▸ Data to use
- Opening Delimiter -

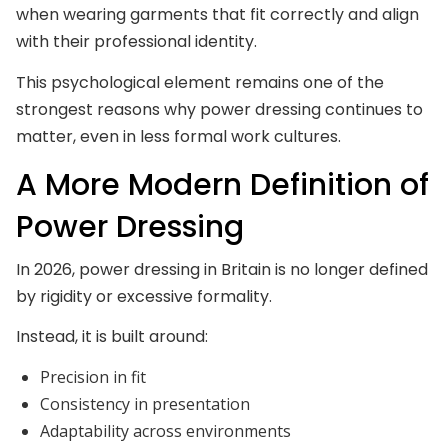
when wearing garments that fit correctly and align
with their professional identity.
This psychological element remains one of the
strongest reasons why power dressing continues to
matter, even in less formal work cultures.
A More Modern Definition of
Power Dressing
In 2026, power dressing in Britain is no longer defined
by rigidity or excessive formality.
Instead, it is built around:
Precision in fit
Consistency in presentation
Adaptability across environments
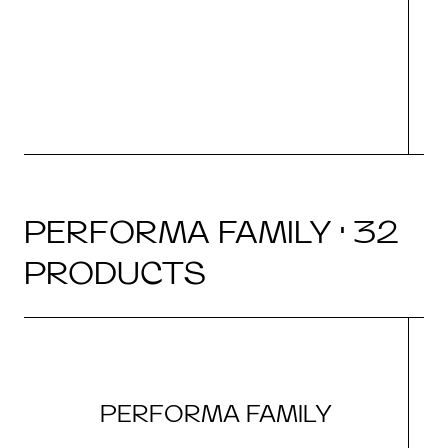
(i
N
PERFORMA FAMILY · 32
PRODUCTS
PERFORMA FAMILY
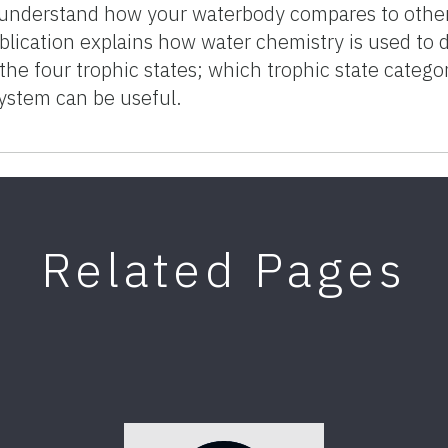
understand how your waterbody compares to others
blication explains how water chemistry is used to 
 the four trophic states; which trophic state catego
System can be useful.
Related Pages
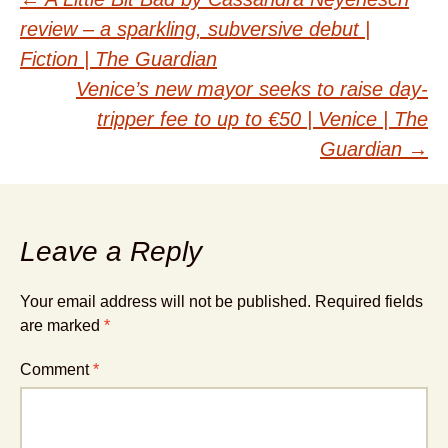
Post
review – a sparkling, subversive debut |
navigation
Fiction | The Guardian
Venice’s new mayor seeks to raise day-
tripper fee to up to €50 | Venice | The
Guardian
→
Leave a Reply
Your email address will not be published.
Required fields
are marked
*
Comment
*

- Closing Delimiter -
- Opening Delimiter -

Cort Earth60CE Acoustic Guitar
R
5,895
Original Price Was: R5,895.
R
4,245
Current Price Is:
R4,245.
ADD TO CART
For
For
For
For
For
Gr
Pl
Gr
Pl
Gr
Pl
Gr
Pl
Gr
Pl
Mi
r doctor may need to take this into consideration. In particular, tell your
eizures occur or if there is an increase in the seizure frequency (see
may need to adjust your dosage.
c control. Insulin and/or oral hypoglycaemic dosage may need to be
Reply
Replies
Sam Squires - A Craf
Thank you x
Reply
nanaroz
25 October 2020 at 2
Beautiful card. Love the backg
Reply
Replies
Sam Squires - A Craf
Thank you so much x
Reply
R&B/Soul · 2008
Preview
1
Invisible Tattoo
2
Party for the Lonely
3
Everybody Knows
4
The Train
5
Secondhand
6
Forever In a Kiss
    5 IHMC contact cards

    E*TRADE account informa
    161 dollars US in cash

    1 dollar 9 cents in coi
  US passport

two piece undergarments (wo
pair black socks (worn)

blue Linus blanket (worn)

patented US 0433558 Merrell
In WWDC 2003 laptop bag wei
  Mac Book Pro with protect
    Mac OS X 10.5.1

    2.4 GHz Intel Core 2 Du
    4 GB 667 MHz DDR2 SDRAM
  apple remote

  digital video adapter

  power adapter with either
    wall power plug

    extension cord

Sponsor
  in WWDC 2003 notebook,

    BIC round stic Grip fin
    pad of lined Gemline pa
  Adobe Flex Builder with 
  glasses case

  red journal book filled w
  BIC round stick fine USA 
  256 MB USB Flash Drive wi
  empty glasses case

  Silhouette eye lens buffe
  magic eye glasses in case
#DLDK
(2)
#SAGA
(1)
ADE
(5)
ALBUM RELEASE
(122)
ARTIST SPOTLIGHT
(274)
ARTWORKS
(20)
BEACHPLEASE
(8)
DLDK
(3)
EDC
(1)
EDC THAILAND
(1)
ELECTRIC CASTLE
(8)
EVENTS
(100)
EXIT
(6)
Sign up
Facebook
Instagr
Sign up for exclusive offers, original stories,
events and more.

- Closing Delimiter -
- Opening Delimiter -

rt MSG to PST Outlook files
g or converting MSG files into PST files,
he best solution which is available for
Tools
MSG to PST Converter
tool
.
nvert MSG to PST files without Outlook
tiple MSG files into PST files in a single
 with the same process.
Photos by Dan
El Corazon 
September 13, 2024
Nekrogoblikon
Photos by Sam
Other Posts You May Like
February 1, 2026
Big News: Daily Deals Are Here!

- Closing Delimiter -

In the entries above, find the line holding "EDC THAILAND" and the line holding "events and more."; print both of them and every line between, exactly, and nothing else.

EDC THAILAND
(1)
ELECTRIC CASTLE
(8)
EVENTS
(100)
EXIT
(6)
Sign up
Facebook
Instagr
Sign up for exclusive offers, original stories,
events and more.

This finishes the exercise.